Na primeira parte, os aventureiros encontram-se preferivelmente numa taverna e ouvem falar da Torre. Um velho pede-lhes um favor, e o grupo em principio aceita. O favor trata-se de assaltar uma caravana Stygia e roubar Lotus Verde, uma substancia que mata imediatamente se entrar em contacto com alguém.

A primeira parte é interessante e pode, ou não, ser jogada. A enrada na Torre não tem como prerequisito fazer a primeira parte da aventura, logo pode-se saltar de imediato para a Torre.

A primeira parte ajuda os PCs, pois eles podem recolher Lotus Verde e mais coisas que os ajudarão a entrar na Torre com mais facilidade. Eu gostei da primeira parte, embora sinceramente tenha sido demasiado genérico para ser uma aventura mais do que simplesmente boa. Algo que não gostei mas que qualquer GM bom pode dar a volta é esta aventura ter texto que deve ser dito em voz alta aos PCs, texto do género descricções de lugares. Isso é mau, embora possa ser bom para GM inexperientes.

Em conclusão, a primeira parte da aventura não é obrigatória mas ajuda muito os PCs se a fizerem. Não estou a ver a primeira parte ser concluida com sucesso sem a inclusão de um ou dois ladrões na party.

A segunda parte é a Torre em si. Com vários andares e uma cave, a Torre é um desafio a todos os PCs. A Torre do Elefante é basicamente um lugar onde um feiticeiro poderoso vive, e está repleta de lugares assombrosos e monstros horriveis, e com monstros horriveis digo aranhas gigantes, um monstro verdadeiramente horrivel em Conan. É fundamental a um GM implicar o medo de tais encontros nos PCs. Esta aventura é, como tudo em Conan, perigosa. A maioria dos encontros são com humanos, mas existem vários monstros que irão causar um Terror Check nos PCs.

A Torre pode ser completa de várias maneiras e muita coisa pode acontecer lá dentro. O bom desta parte é mesmo isso, há mais que uma maneira de acabar a aventura, e isso é algo que gosto em aventuras. Devido às várias maneiras de acabar a aventura, um sentido de improvisação é essencial ao GM.

A segunda parte da aventura, a Torre, é sem dúvida a mais interessante. Logo, foi a que gostei mais. Para quem está farto de jogar D&D a Torre não irá parecer nada do outro mundo, mas para Conan é algo assombroso, incrivel, inimaginável.

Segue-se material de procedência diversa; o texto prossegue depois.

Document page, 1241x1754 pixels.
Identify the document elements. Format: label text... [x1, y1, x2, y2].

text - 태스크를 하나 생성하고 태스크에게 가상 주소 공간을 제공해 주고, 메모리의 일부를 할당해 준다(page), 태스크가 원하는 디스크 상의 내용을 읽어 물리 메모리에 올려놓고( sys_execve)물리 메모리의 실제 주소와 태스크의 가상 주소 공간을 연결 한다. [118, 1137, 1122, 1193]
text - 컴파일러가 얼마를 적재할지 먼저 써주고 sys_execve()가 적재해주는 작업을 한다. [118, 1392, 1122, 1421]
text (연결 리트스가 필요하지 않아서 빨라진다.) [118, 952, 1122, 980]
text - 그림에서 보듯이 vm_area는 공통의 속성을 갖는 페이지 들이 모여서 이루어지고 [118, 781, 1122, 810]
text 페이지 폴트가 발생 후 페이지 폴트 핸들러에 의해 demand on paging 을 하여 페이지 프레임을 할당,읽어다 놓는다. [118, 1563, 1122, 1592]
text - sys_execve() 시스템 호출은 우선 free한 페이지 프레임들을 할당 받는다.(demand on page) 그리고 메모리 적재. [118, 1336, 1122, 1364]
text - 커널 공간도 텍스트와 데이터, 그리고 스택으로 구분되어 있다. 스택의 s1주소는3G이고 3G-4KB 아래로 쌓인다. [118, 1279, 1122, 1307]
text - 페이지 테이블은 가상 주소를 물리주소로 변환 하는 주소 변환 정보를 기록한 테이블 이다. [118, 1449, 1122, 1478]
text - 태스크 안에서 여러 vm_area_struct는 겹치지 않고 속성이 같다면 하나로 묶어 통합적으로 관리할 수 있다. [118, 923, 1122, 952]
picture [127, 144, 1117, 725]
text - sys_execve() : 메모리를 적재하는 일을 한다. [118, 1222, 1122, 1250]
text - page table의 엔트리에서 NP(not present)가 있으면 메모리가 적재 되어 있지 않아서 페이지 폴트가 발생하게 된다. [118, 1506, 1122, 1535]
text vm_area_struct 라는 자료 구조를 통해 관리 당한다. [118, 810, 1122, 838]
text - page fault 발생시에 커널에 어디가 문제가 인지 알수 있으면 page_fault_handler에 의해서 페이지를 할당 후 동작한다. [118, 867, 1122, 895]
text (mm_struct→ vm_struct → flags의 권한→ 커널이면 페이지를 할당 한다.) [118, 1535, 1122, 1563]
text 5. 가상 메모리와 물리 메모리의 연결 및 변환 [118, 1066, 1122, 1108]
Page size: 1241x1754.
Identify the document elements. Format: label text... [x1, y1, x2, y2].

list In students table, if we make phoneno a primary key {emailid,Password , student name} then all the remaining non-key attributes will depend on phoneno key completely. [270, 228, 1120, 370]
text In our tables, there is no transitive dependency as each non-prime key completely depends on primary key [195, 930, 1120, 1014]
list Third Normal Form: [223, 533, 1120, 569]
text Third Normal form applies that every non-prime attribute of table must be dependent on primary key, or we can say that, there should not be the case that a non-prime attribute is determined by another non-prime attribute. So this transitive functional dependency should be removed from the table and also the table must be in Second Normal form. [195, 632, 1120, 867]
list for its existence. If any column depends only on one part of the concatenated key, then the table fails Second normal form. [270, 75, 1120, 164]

Os PCs devem tremer de medo e ansiadade ao entrarem em cada quarto inexplorado da Torre.

No final eu gostei, mais pela segunda parte do que pela primeira, e recomendo esta aventura a todos os GMs que tenham uma party em Arenjun ou que queiram ir lá. Está fiel à estória de Howard, embora a gente não encontre o Conan na aventura.

O engraçado disto é que muita gente pode olhar para a ventura e dizer que está cheia de clichés, como encontrar a party numa taverna. Ora, isso pode ser verdade agora, mas na altura que Howard escreveu a estória, ele basicamente inventou estes conceitos pela primeira vez. Logo, é tudo original à estória e fiél a um dos verdadeiros pais da fantasia.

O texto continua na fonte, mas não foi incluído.